Pressemitteilung

Rubrik Thema Datum

Verkehr

Kommunale Geschwindigkeitskontrollen

13.01.2009


Win-Win-Situation für ein Mehr an Sicherheit –

Grüne fordern weiterhin die
kommunale Geschwindigkeitsüberwachung in städtischer Hand !

Anlässlich der aktuellen Berichterstattung im Trierischen Volksfreund, fordern die Grünen weiterhin, dass die Stadt Trier sich ihrer Verantwortung für alle Verkehrsteilnehmer stellt und die kommunale Geschwindigkeitskontrolle selbst in die Hand nimmt.

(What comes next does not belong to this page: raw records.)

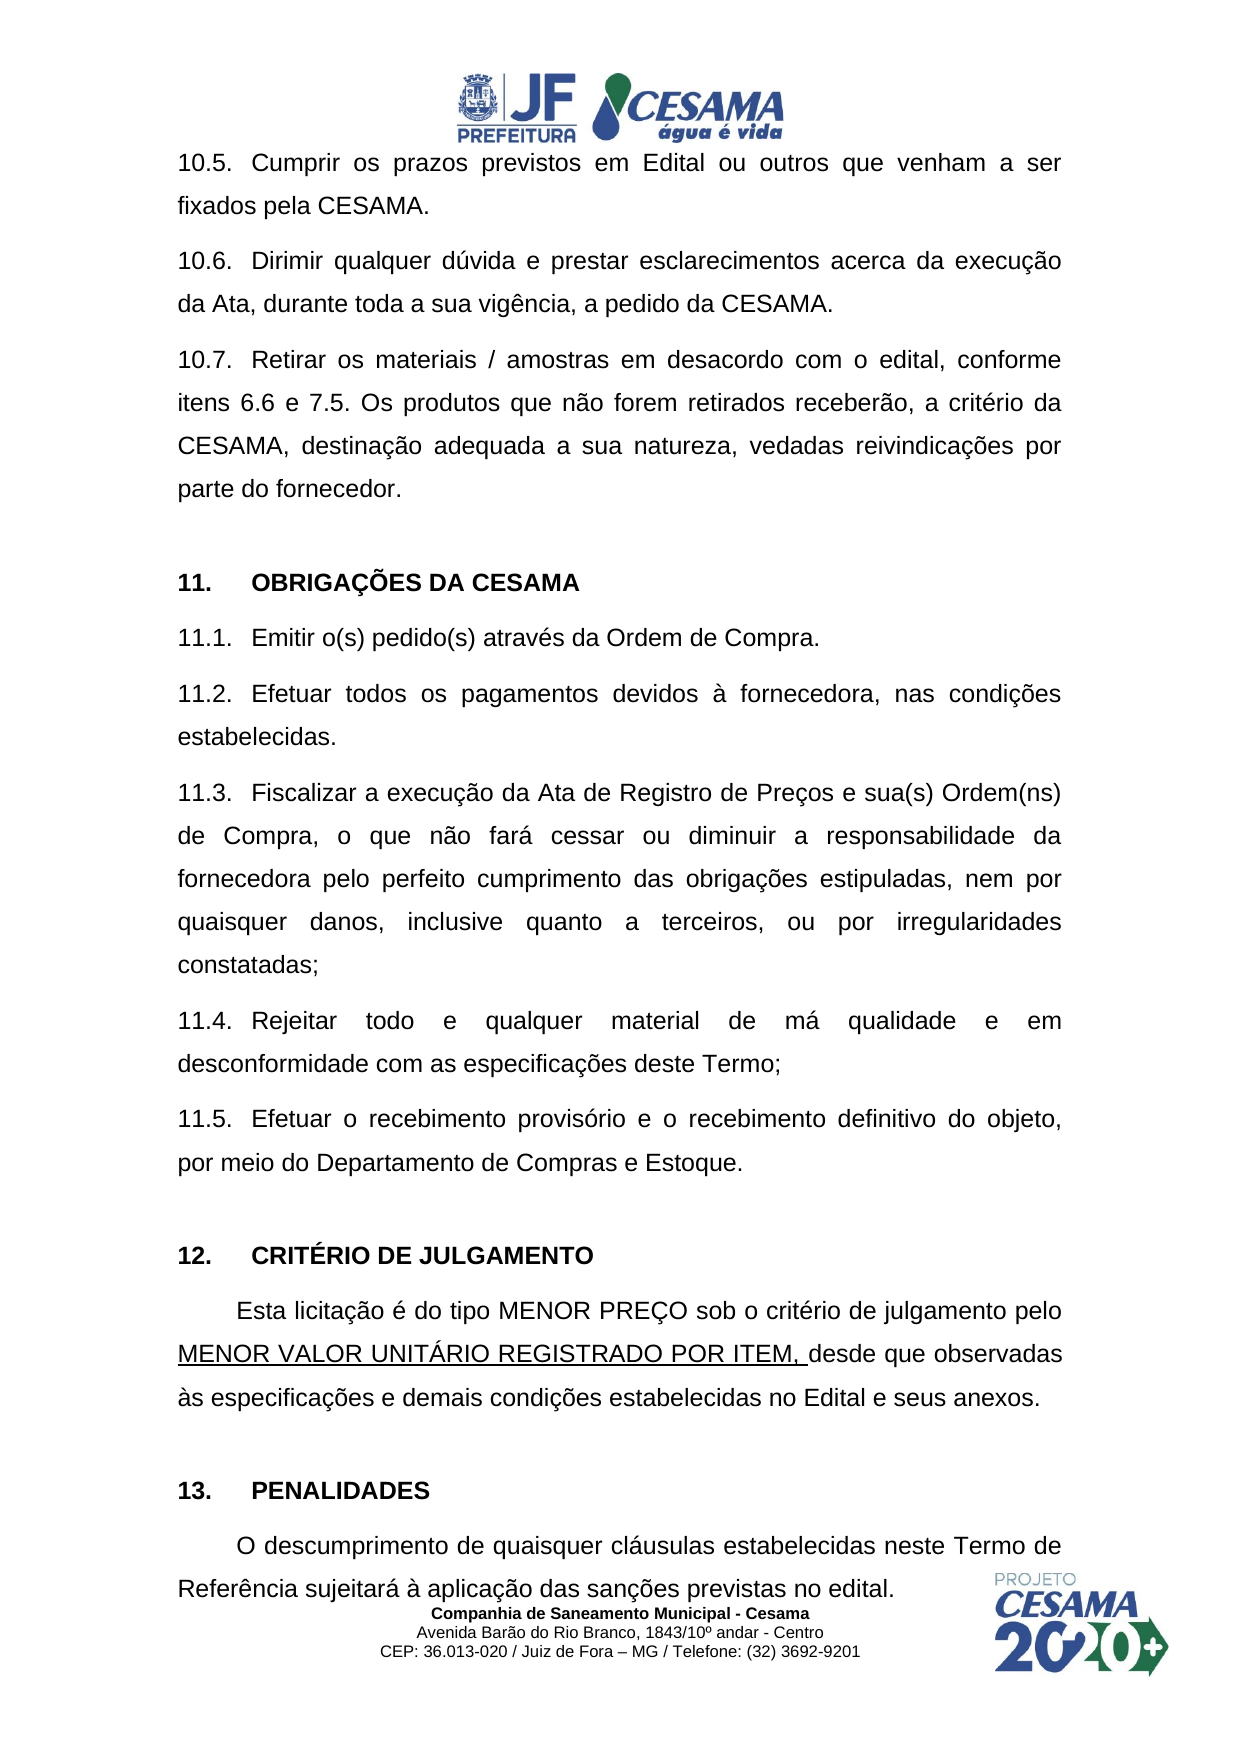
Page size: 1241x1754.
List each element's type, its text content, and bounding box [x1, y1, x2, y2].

list CRITÉRIO DE JULGAMENTO [177, 1241, 1063, 1269]
list Cumprir os prazos previstos em Edital ou outros que venham a ser fixados pela CESAMA. [177, 148, 1063, 219]
list Rejeitar todo e qualquer material de má qualidade e em desconformidade com as especificações deste Termo; [177, 1006, 1063, 1078]
list Dirimir qualquer dúvida e prestar esclarecimentos acerca da execução da Ata, durante toda a sua vigência, a pedido da CESAMA. [177, 246, 1063, 318]
picture [995, 1573, 1169, 1677]
picture [456, 73, 784, 143]
list OBRIGAÇÕES DA CESAMA [177, 568, 1063, 596]
list Retirar os materiais / amostras em desacordo com o edital, conforme itens 6.6 e 7.5. Os produtos que não forem retirados receberão, a critério da CESAMA, destinação adequada a sua natureza, vedadas reivindicações por parte do fornecedor. [177, 345, 1063, 503]
text Esta licitação é do tipo MENOR PREÇO sob o critério de julgamento pelo MENOR VALOR UNITÁRIO REGISTRADO POR ITEM, desde que observadas às especificações e demais condições estabelecidas no Edital e seus anexos. [177, 1296, 1063, 1411]
text O descumprimento de quaisquer cláusulas estabelecidas neste Termo de Referência sujeitará à aplicação das sanções previstas no edital. [177, 1531, 1063, 1603]
list Emitir o(s) pedido(s) através da Ordem de Compra. [177, 623, 1063, 652]
list PENALIDADES [177, 1476, 1063, 1504]
list Efetuar todos os pagamentos devidos à fornecedora, nas condições estabelecidas. [177, 679, 1063, 751]
list Fiscalizar a execução da Ata de Registro de Preços e sua(s) Ordem(ns) de Compra, o que não fará cessar ou diminuir a responsabilidade da fornecedora pelo perfeito cumprimento das obrigações estipuladas, nem por quaisquer danos, inclusive quanto a terceiros, ou por irregularidades constatadas; [177, 778, 1063, 979]
list Efetuar o recebimento provisório e o recebimento definitivo do objeto, por meio do Departamento de Compras e Estoque. [177, 1104, 1063, 1176]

 „Gerade zum Schutz der schwachen Verkehrsteilnehmer, wie Kinder, Senioren und Radfahrer, ist es notwendig, dass die Kontrolldichte erhöht wird“, erklärt die mobilitätspolitische Sprecherin der Grünen Ratsfraktion Anja Reinermann-Matatko.

„Dass dies die Polizei, bei ihrem breiten Aufgabenspektrum und der geringen Ausstattung nicht leisten kann, liegt auf der Hand“, so Reinermann-Matatko weiter.

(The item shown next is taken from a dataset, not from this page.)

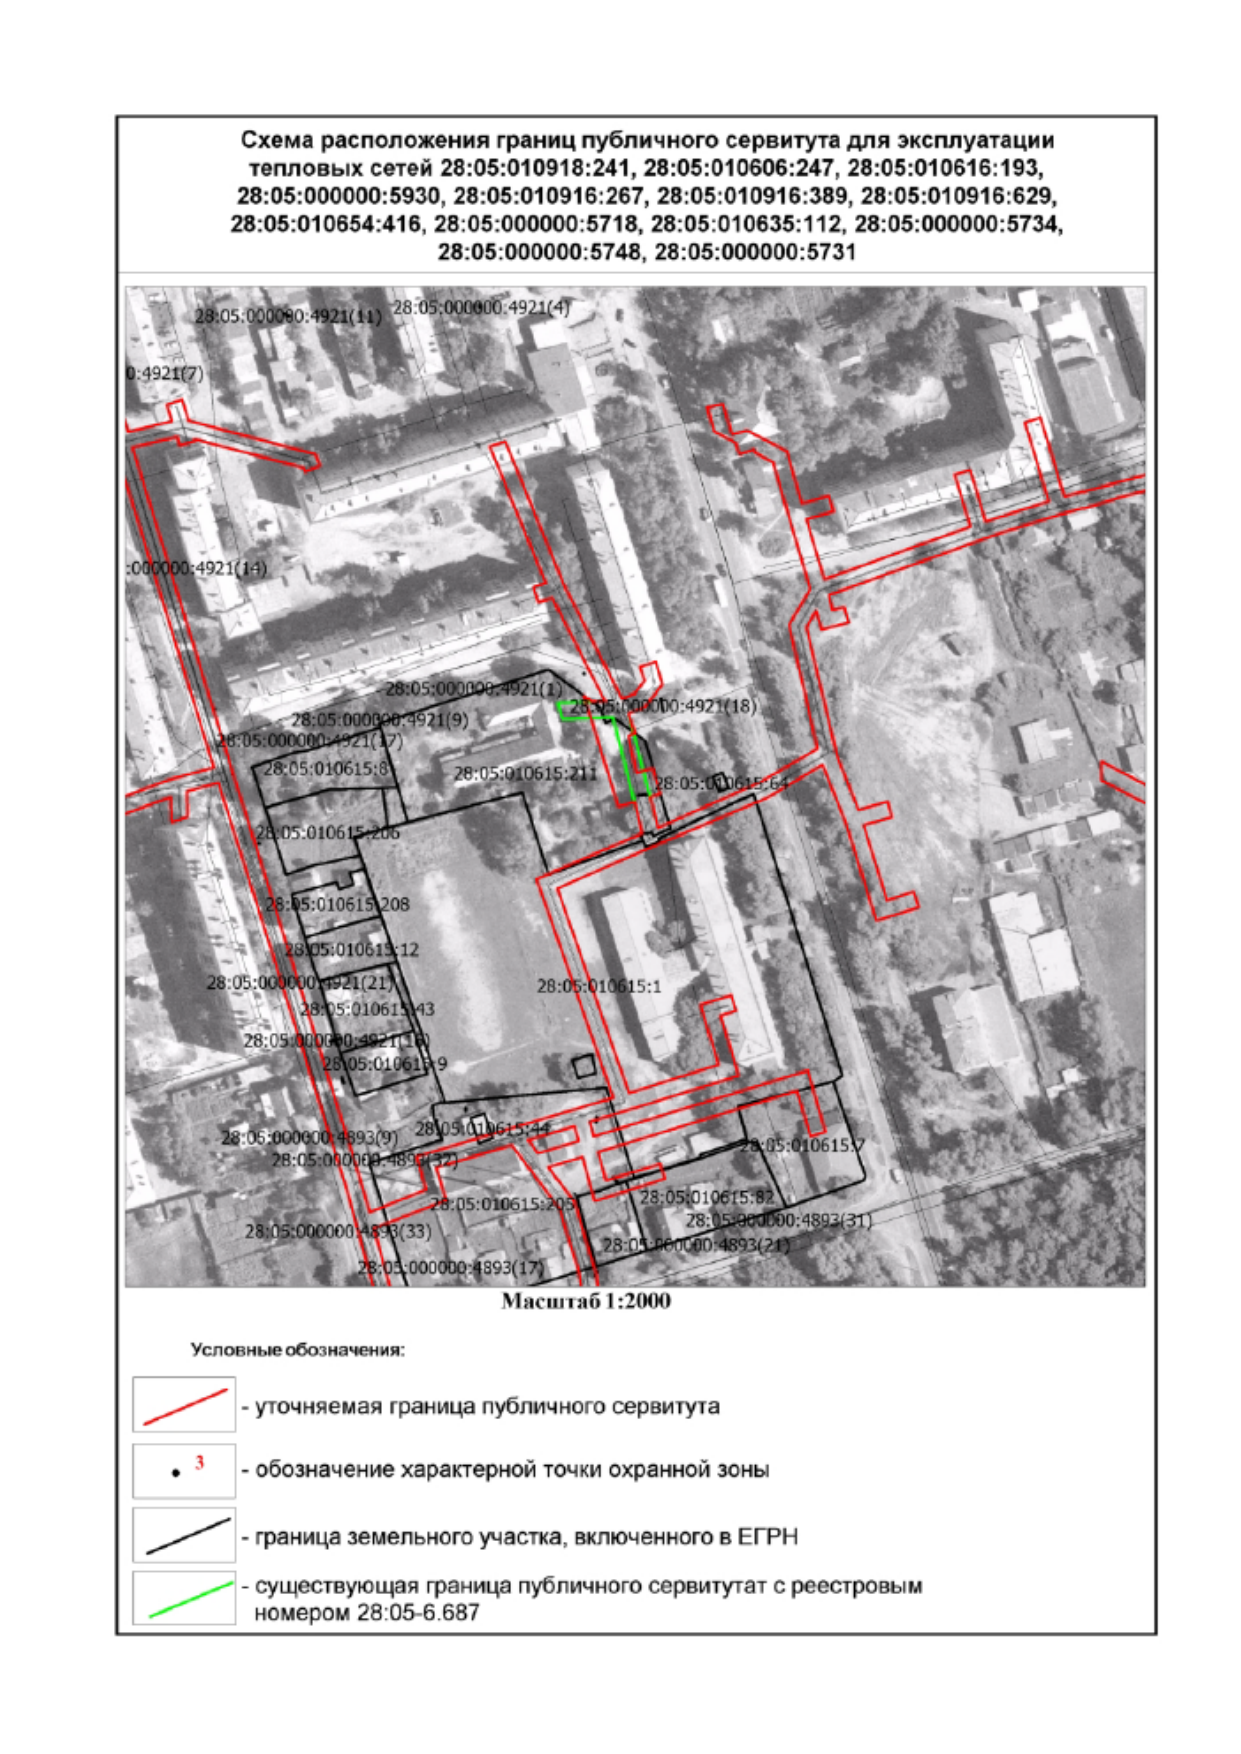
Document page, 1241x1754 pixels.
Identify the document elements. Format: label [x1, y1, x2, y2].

picture [106, 106, 1167, 1647]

Das bisher von Seiten der Stadt Trier immer wieder vorgeschobene Argument, dass die Geschwindigkeitsüberwachung in kommunaler Hand nicht finanzierbar sei, ist aus grüner Sicht, nicht einmal im Ansatz haltbar. „Die vom TV aufgeführten Beispiele zeigen deutlich, dass die Stadt hier nicht draufzahlen wird“, sagt Petra Kewes die Sprecherin für Finanzen der Grünen.

„Im Gegenteil, es ist sogar mit erheblichen Einnahmen zu rechnen. Wir sollten nicht warten bis uns die ADD zu einem solchen Schritt auffordert, sondern selbst die Initiative ergreifen“, so Kewes. Der Polemik, der „Abzocke“ entgegnen die Grünen, dass niemand zahlen muss, der sich an geltendes Verkehrsrecht hält.

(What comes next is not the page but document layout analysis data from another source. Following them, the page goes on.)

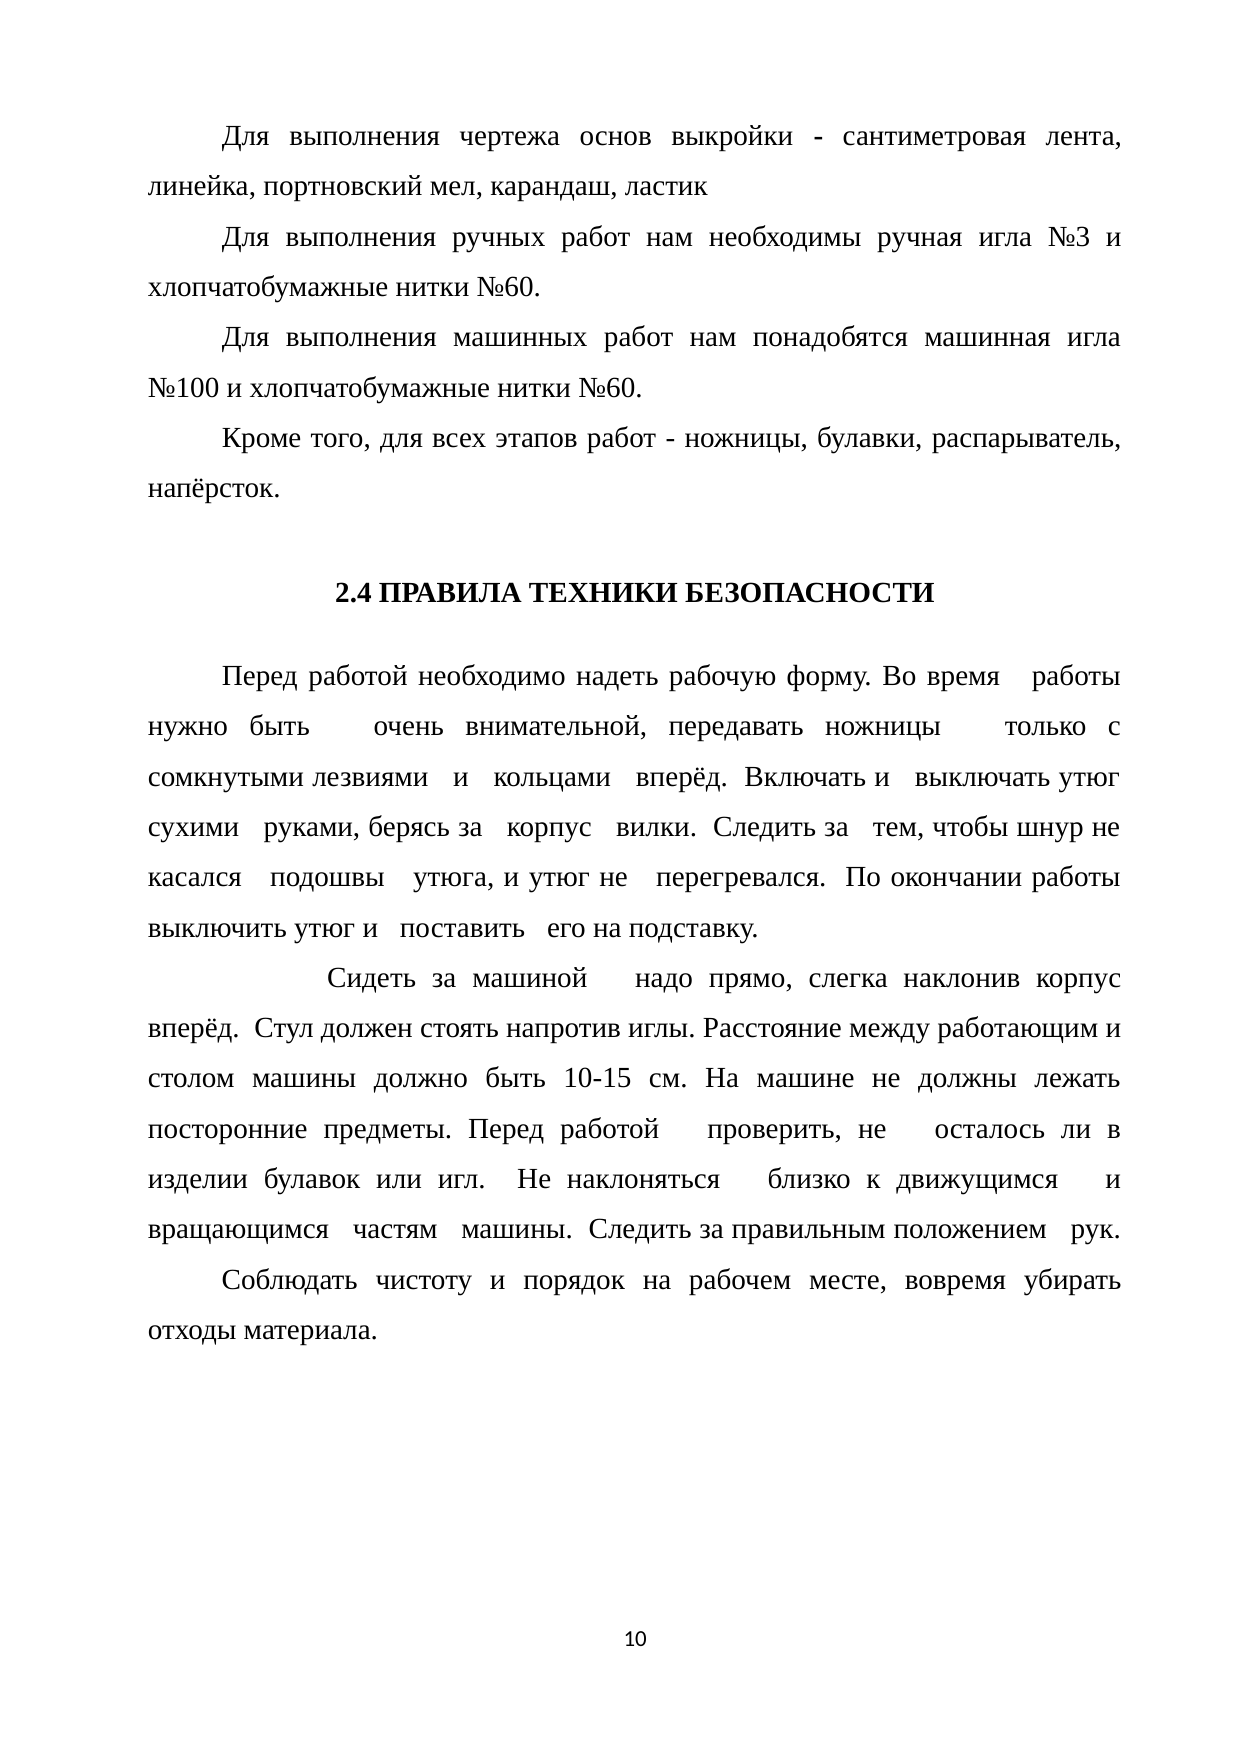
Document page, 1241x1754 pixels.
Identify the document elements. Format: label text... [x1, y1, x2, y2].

text Для выполнения машинных работ нам понадобятся машинная игла №100 и хлопчатобумажные нитки №60. [148, 319, 1122, 403]
text Сидеть за машиной надо прямо, слегка наклонив корпус вперёд. Стул должен стоять напротив иглы. Расстояние между работающим и столом машины должно быть 10-15 см. На машине не должны лежать посторонние предметы. Перед работой проверить, не осталось ли в изделии булавок или игл. Не наклоняться близко к движущимся и вращающимся частям машины. Следить за правильным положением рук. Соблюдать чистоту и порядок на рабочем месте, вовремя убирать отходы материала. [148, 960, 1122, 1346]
text Для выполнения ручных работ нам необходимы ручная игла №3 и хлопчатобумажные нитки №60. [148, 219, 1122, 303]
subtitle 2.4 ПРАВИЛА ТЕХНИКИ БЕЗОПАСНОСТИ [148, 575, 1122, 609]
text Кроме того, для всех этапов работ - ножницы, булавки, распарыватель, напёрсток. [148, 420, 1122, 504]
text Перед работой необходимо надеть рабочую форму. Во время работы нужно быть очень внимательной, передавать ножницы только с сомкнутыми лезвиями и кольцами вперёд. Включать и выключать утюг сухими руками, берясь за корпус вилки. Следить за тем, чтобы шнур не касался подошвы утюга, и утюг не перегревался. По окончании работы выключить утюг и поставить его на подставку. [148, 658, 1122, 943]
text Для выполнения чертежа основ выкройки - сантиметровая лента, линейка, портновский мел, карандаш, ластик [148, 118, 1122, 202]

„Die Stadt Mainz hat die Geschwindigkeitsüberwachung schon eingeführt und dabei zehn neue Stellen geschaffen und rechnet mit einer Einnahme von einer halben Millionen Euro. Das ist aber nicht unser Ziel“, so Kewes, „ wenn wir die Verkehrssicherheit erhöhen können und mit einer schwarzen Null am Ende des Jahres dastehen, ist das eine erhebliche Verbesserung zum Status Quo.“

Als äußerst positiver Effekt kommt noch hinzu, dass die Polizei sich wieder auf andere Sicherheitsaufgaben konzentrieren kann.  „Dieser Win-Win-Situation für ein mehr an Sicherheit, kann sich doch ernsthaft niemand entziehen wollen“, so Petra Kewes abschließend.